Spiking Layer-Adaptive Magnitude-based Pruning
This work addresses energy-efficient deployment of SNNs for edge computing, though it is incremental as it adapts existing pruning methods to temporal dynamics.
The paper tackled the problem of deploying Spiking Neural Networks (SNNs) efficiently by addressing performance degradation from naive pruning, proposing SLAMP, which achieved substantial reductions in connectivity and spiking operations while preserving accuracy on datasets like CIFAR10 and CIFAR10-DVS.

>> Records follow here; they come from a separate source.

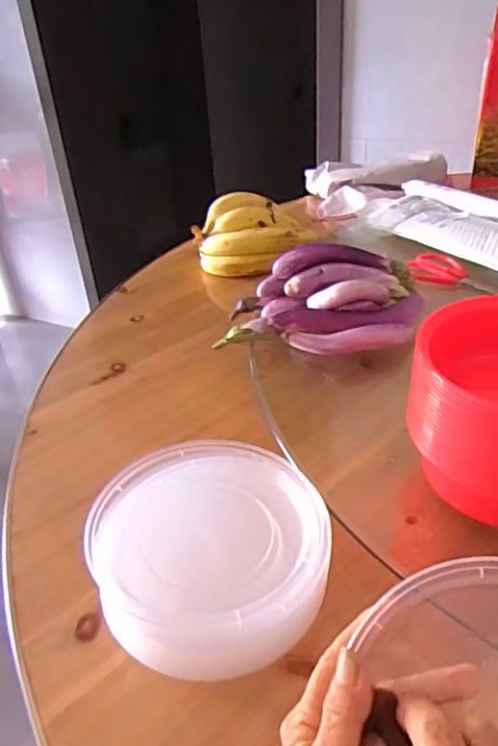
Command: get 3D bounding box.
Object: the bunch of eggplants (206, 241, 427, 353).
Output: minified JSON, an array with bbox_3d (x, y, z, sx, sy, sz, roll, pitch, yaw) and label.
[{"bbox_3d":[0.088,-0.086,0.729,0.231,0.112,0.155,3,34,10],"label":"bunch of eggplants"}]

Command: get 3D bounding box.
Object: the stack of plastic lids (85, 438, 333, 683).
[{"bbox_3d":[-0.030,0.139,0.463,0.169,0.066,0.181,-16,36,-18],"label":"stack of plastic lids"}]

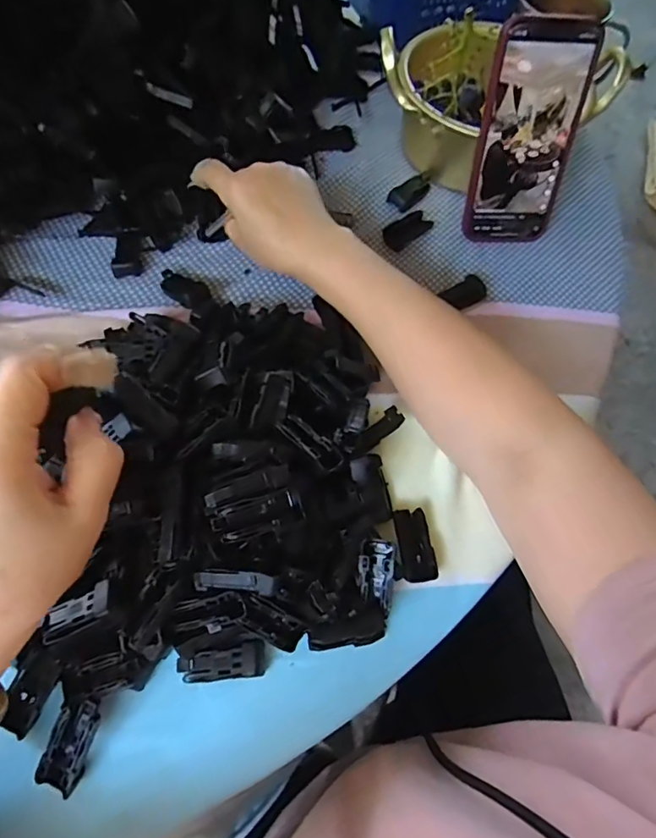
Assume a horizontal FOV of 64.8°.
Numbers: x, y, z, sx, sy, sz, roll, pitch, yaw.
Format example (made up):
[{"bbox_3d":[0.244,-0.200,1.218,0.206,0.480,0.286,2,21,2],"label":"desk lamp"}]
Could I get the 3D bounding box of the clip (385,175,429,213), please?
[{"bbox_3d":[0.076,-0.209,0.474,0.022,0.009,0.045,42,68,14],"label":"clip"}]

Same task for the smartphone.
[{"bbox_3d":[0.161,-0.224,0.417,0.076,0.159,0.010,-3,40,-5],"label":"smartphone"}]

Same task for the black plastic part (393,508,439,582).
[{"bbox_3d":[0.056,0.081,0.335,0.022,0.010,0.047,-4,65,-7],"label":"black plastic part"}]

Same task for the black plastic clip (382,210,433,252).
[{"bbox_3d":[0.070,-0.168,0.455,0.050,0.009,0.023,-39,74,-20],"label":"black plastic clip"}]

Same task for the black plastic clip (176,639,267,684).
[{"bbox_3d":[-0.060,0.138,0.295,0.048,0.008,0.019,-3,65,-6],"label":"black plastic clip"}]

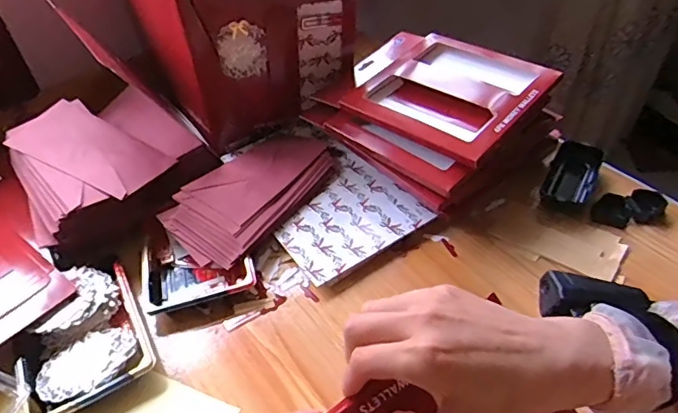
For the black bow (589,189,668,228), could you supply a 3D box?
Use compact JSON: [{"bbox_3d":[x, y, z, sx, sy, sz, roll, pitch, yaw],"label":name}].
[{"bbox_3d":[0.318,0.002,0.557,0.077,0.019,0.036,-13,45,-7],"label":"black bow"}]

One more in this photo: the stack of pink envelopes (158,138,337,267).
[{"bbox_3d":[-0.099,-0.027,0.607,0.114,0.038,0.234,23,52,26],"label":"stack of pink envelopes"}]

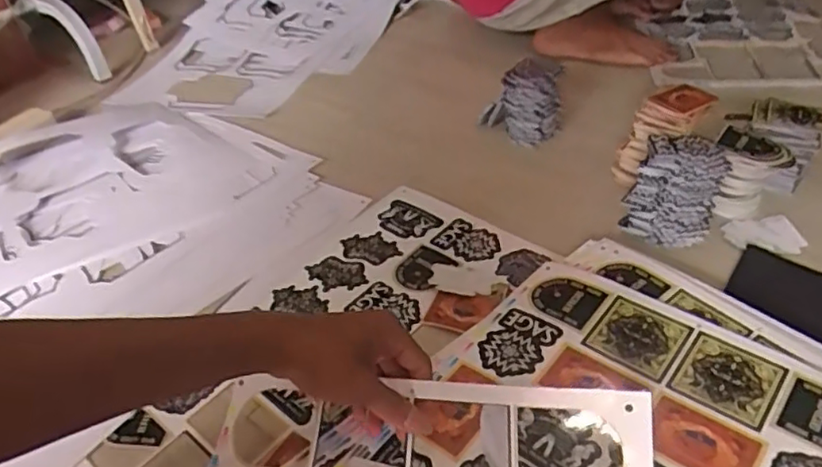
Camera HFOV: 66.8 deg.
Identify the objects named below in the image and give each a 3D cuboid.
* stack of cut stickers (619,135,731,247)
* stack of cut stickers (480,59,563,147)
[{"bbox_3d":[0.293,-0.046,0.692,0.089,0.099,0.075,23,48,31],"label":"stack of cut stickers"},{"bbox_3d":[0.160,-0.193,0.890,0.104,0.107,0.070,21,48,30],"label":"stack of cut stickers"}]

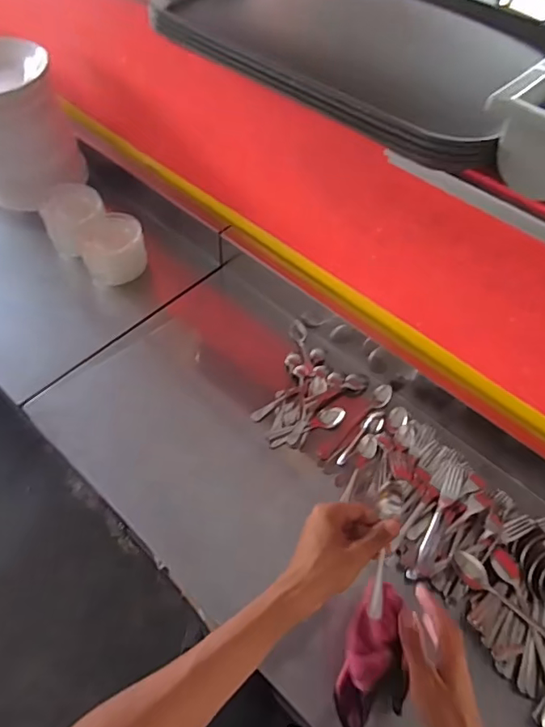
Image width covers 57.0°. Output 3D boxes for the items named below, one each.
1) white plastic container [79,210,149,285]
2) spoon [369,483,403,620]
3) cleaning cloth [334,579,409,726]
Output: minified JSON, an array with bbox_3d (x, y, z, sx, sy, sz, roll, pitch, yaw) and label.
[{"bbox_3d":[-0.319,-0.224,1.025,0.119,0.104,0.117,-37,64,-24],"label":"white plastic container"},{"bbox_3d":[0.114,0.193,0.512,0.022,0.009,0.141,6,95,2],"label":"spoon"},{"bbox_3d":[0.125,0.361,0.604,0.083,0.178,0.075,3,18,0],"label":"cleaning cloth"}]

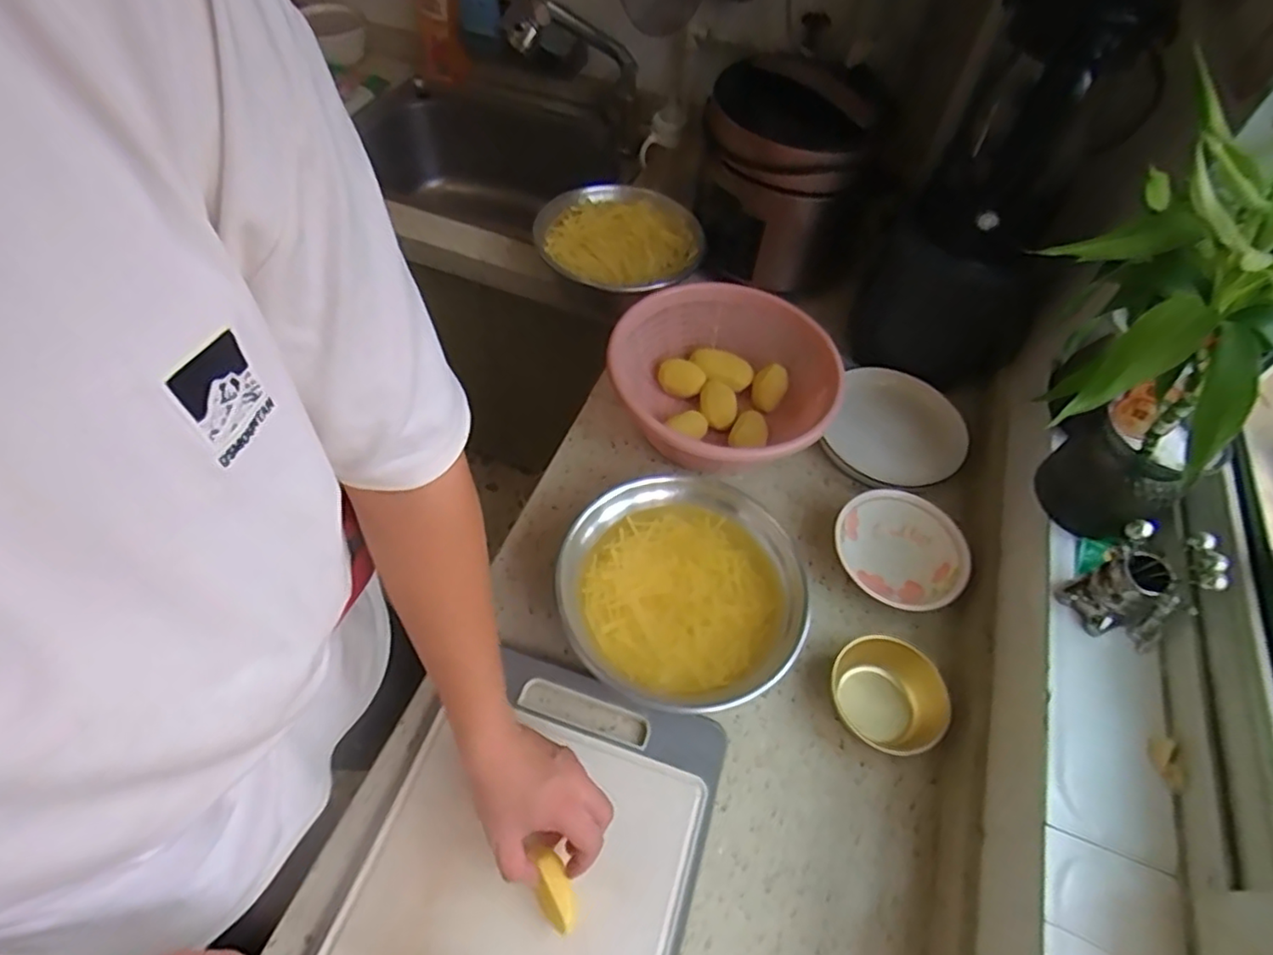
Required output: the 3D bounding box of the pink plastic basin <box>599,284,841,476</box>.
[{"bbox_3d":[0.094,-0.117,0.839,0.270,0.126,0.258,1,56,-2],"label":"pink plastic basin"}]

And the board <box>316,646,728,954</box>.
[{"bbox_3d":[-0.105,0.376,0.540,0.280,0.019,0.424,19,56,8],"label":"board"}]

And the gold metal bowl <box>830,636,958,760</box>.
[{"bbox_3d":[0.258,0.224,0.663,0.100,0.045,0.114,-30,63,-23],"label":"gold metal bowl"}]

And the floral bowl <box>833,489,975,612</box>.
[{"bbox_3d":[0.303,0.092,0.755,0.147,0.052,0.142,3,55,-4],"label":"floral bowl"}]

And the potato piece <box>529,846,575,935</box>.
[{"bbox_3d":[-0.068,0.342,0.534,0.026,0.015,0.064,-18,65,-17],"label":"potato piece"}]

Spiking Neural Networks (SNNs) provide energy-efficient computation but their deployment is constrained by dense connectivity and high spiking operation costs. Existing magnitude-based pruning strategies, when naively applied to SNNs, fail to account for temporal accumulation, non-uniform timestep contributions, and membrane stability, often leading to severe performance degradation. This paper proposes Spiking Layer-Adaptive Magnitude-based Pruning (SLAMP), a theory-guided pruning framework that generalizes layer-adaptive magnitude pruning to temporal SNNs by explicitly controlling worst-case output distortion across layers and timesteps. SLAMP formulates sparsity allocation as a temporal distortion-constrained optimization problem, yielding time-aware layer importance scores that reduce to conventional layer-adaptive pruning in single-timestep limit. An efficient two-stage procedure is derived, combining temporal score estimation, global sparsity allocation, and magnitude pruning with retraining for stability recovery. Experiments on CIFAR10, CIFAR100, and the event-based CIFAR10-DVS datasets demonstrate that SLAMP achieves substantial connectivity and spiking operation reductions while preserving accuracy, enabling efficient and deployable SNN inference.